## Your task:
An exact transcription of every record is needed, leaving out the pictures.

## Saved entries:
-- Opening Marker --

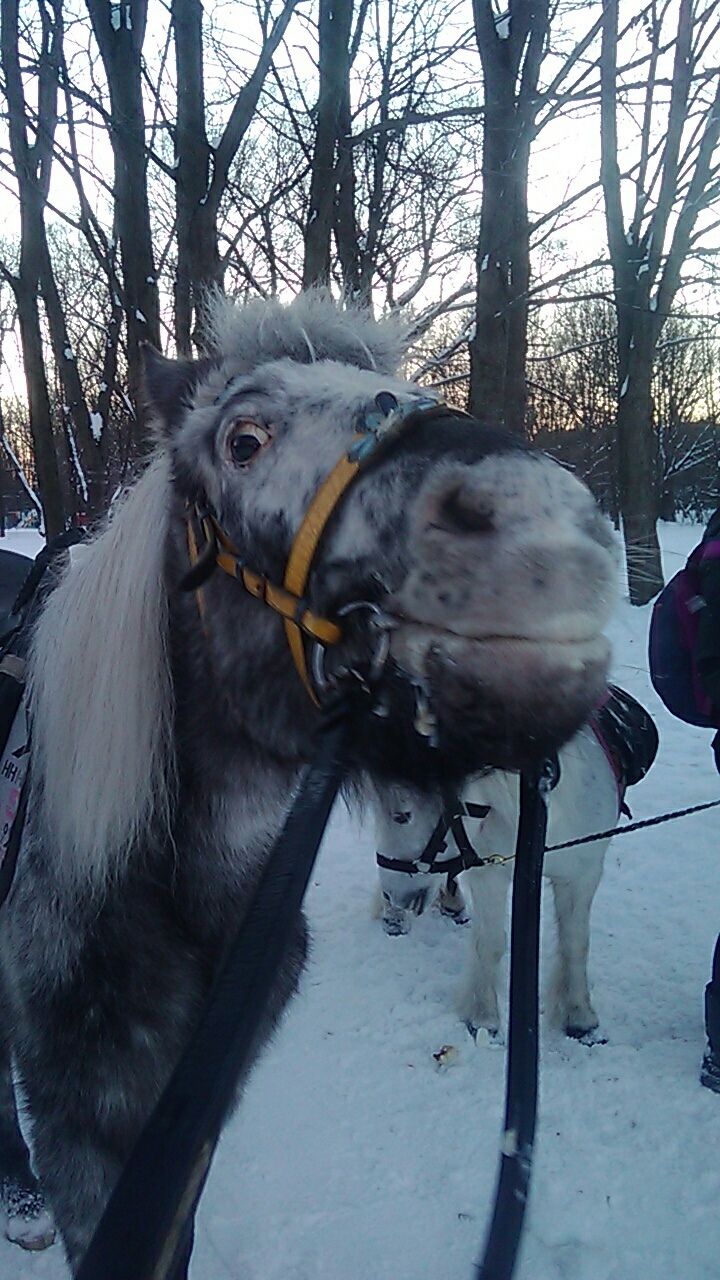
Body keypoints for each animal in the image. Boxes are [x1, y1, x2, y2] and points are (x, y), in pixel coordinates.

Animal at [371, 716, 630, 1044]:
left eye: (403, 816)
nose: (394, 896)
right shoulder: (490, 873)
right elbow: (491, 943)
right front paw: (483, 1018)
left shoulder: (583, 873)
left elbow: (576, 943)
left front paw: (580, 1017)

-- Closing Marker --

## Answer for the task:
Body keypoints for each animal in the image. Boxes are [x1, y1, x2, y2] and points are (x, y), in pixel coordinates.

Animal at [371, 716, 630, 1044]:
left eye: (403, 816)
nose: (394, 896)
right shoulder: (490, 873)
right elbow: (491, 943)
right front paw: (483, 1018)
left shoulder: (583, 873)
left elbow: (576, 943)
left front paw: (580, 1017)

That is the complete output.